_What needs to be done_. Please copy each line from the entries that contains the string "European".

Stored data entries
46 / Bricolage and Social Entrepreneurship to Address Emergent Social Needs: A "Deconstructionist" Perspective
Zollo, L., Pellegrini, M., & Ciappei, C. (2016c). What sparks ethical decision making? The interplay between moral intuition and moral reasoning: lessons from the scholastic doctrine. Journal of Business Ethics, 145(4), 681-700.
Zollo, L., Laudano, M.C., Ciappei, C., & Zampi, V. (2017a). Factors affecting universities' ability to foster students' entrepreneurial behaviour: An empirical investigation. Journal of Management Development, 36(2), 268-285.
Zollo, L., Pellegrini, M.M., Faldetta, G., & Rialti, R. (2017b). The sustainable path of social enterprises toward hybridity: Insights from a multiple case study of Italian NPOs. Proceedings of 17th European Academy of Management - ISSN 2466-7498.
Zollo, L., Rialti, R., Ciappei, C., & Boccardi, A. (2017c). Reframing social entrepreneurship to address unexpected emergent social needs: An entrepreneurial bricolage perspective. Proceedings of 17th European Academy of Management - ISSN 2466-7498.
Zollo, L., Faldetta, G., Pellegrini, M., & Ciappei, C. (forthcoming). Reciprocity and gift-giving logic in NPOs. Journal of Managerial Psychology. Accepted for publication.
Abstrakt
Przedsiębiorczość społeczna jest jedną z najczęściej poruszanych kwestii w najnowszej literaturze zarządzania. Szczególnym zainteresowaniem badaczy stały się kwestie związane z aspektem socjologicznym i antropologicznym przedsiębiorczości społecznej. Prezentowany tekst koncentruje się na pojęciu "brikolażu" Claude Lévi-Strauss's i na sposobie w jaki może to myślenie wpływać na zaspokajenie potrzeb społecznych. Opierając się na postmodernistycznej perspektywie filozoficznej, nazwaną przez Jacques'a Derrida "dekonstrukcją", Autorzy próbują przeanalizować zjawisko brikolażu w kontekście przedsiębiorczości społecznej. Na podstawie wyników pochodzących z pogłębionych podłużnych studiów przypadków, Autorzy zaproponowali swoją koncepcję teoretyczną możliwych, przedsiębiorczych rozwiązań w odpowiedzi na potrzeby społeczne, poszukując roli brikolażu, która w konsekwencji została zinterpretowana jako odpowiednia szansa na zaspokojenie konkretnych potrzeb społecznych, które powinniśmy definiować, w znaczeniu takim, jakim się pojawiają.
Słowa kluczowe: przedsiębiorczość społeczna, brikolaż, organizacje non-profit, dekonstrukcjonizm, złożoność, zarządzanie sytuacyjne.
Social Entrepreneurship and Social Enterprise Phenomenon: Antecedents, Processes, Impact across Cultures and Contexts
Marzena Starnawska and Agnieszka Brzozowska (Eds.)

_Task answer_.
Zollo, L., Pellegrini, M.M., Faldetta, G., & Rialti, R. (2017b). The sustainable path of social enterprises toward hybridity: Insights from a multiple case study of Italian NPOs. Proceedings of 17th European Academy of Management - ISSN 2466-7498.
Zollo, L., Rialti, R., Ciappei, C., & Boccardi, A. (2017c). Reframing social entrepreneurship to address unexpected emergent social needs: An entrepreneurial bricolage perspective. Proceedings of 17th European Academy of Management - ISSN 2466-7498.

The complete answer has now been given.